La serba Adriana Vilagoš ha vinto la sua prima medaglia assoluta classificandosi seconda ai Campionati Europei di Monaco all’età di 18 anni, diventando la più giovane medagliata europea di sempre in una disciplina di lancio.
Le altre atlete di punta da seguire sono la colombiana Flor Ruiz Hurtado, medaglia d’argento mondiale a Budapest con 65.47 m; la medaglia di bronzo olimpica di Parigi 2024 Nikola Ogrodníková (Repubblica Ceca), al rientro dalla maternità dopo aver dato alla luce il figlio nel maggio 2025; la norvegese Sigrid Borge, che ha stabilito un primato personale di 66,50 m a Halle nel 2023; l’altra atleta di casa Marie-Therese Obst, medaglia di bronzo europea a Roma 2024 con un personale di 63,50 m e la lettone Aneta Sietiņa, medaglia d’argento mondiale a Tokyo 2025.
3000 metri femminili:
L’etiope Likina Amebaw si scontrerà con Freweyni Hailu nei 3000 metri femminili. Quest’anno, Amebaw ha vinto i 5000 metri al meeting della Diamond League di Roma con la migliore prestazione mondiale dell’anno di 14:18.41, guidando uno storico dominio etiope con le prime sette posizioni. Si è classificata seconda nei 3000 metri a Oslo con un primato personale (PB) di 8:24.29, seconda nei 5000 metri a Bruxelles con 14:31.51 e terza nei 3000 metri con 8:41.06 alla finale della Diamond League di Zurigo 2025.

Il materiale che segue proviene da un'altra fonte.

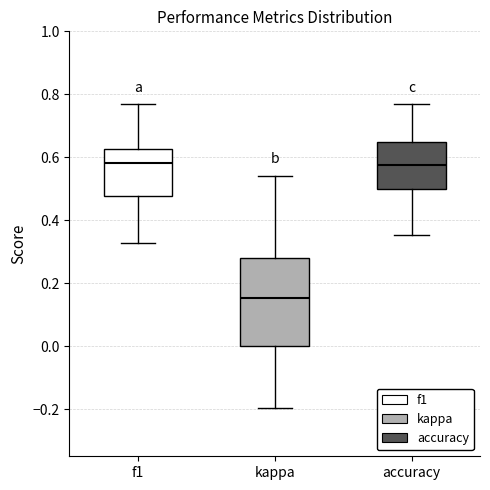

Reading left to right, transcribe this box plot: for each box, give where its median line is, the range the box spans, and where its two whiskers end, as read against the y-axis. The values are not printed on the chart, so give them approximately, as read against the axis.

f1: median 0.58, box 0.48 to 0.62, whiskers 0.32 to 0.76
kappa: median 0.16, box 0.00 to 0.28, whiskers -0.20 to 0.54
accuracy: median 0.58, box 0.50 to 0.64, whiskers 0.36 to 0.76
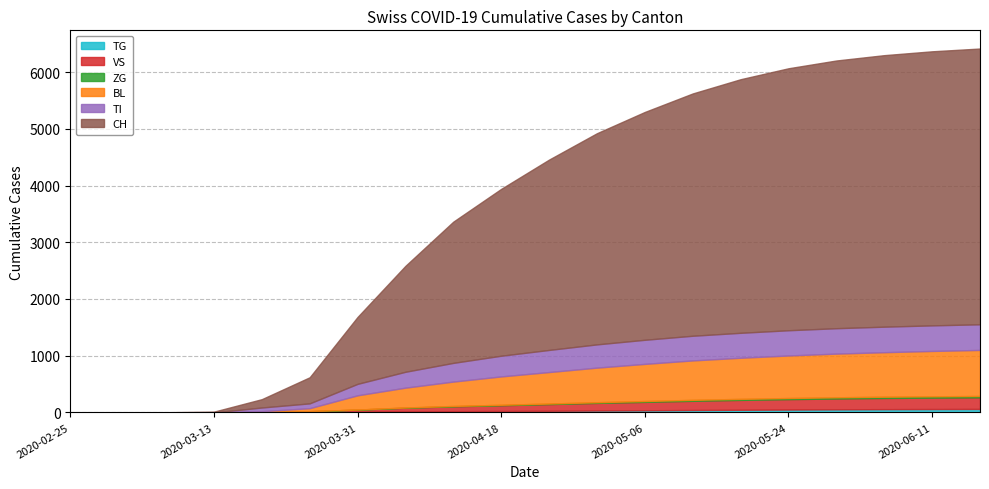

What is the sum of all TG values?

557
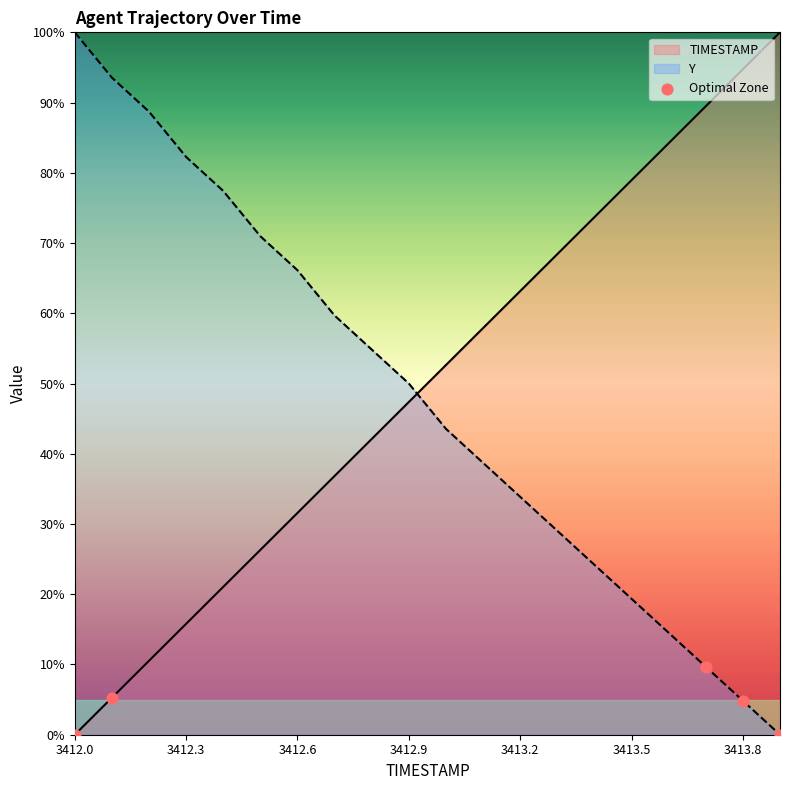

Is it true that TIMESTAMP equals 23.6 at 3412.3?

False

Hailu ha vinto i 1500 metri a Rabat in 3:58.25 e si è classificata terza nei 5000 metri con un primato personale di 14:18.94. Ha vinto due titoli mondiali indoor: nei 1500 metri a Glasgow 2024 e nei 3000 metri a Nanchino 2025.

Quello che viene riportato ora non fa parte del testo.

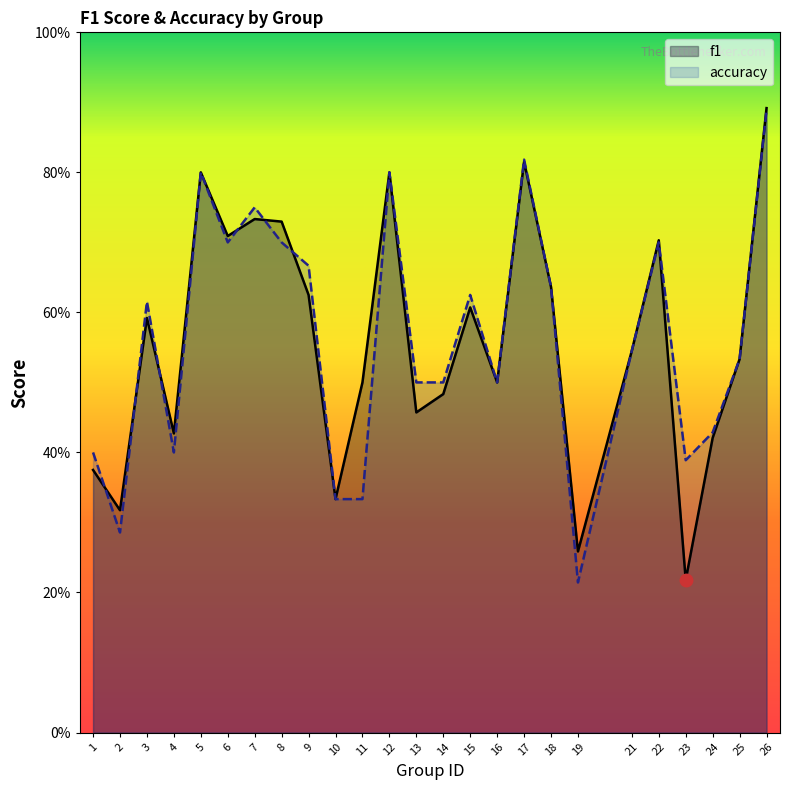

After their last crossing, which series has the higher values: accuracy or f1?

accuracy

Amebaw e Hailu saranno affiancate da Aleshign Baweke, campionessa mondiale under 20 e seconda nei 5000 metri a Roma in 14:18.54.
La starting list includerà anche l’australiana Georgia Griffith, vincitrice dei 3000 metri a Oslo nel 2024 con il record continentale dell’Oceania di 8:24.20 e quinta nei 5000 metri con un primato personale di 14:32.82 a Londra 2025; Linden Hall, sesta nei 1500 metri ai Giochi Olimpici di Tokyo 2021; l’olandese Maureen Koster, quarta nei 5000 metri agli Europei di Roma 2024; e la britannica Hannah Nuttall, campionessa nazionale indoor dei 3000 metri nel 2026 e ottava nei 5000 metri ai Mondiali di Tokyo 2025.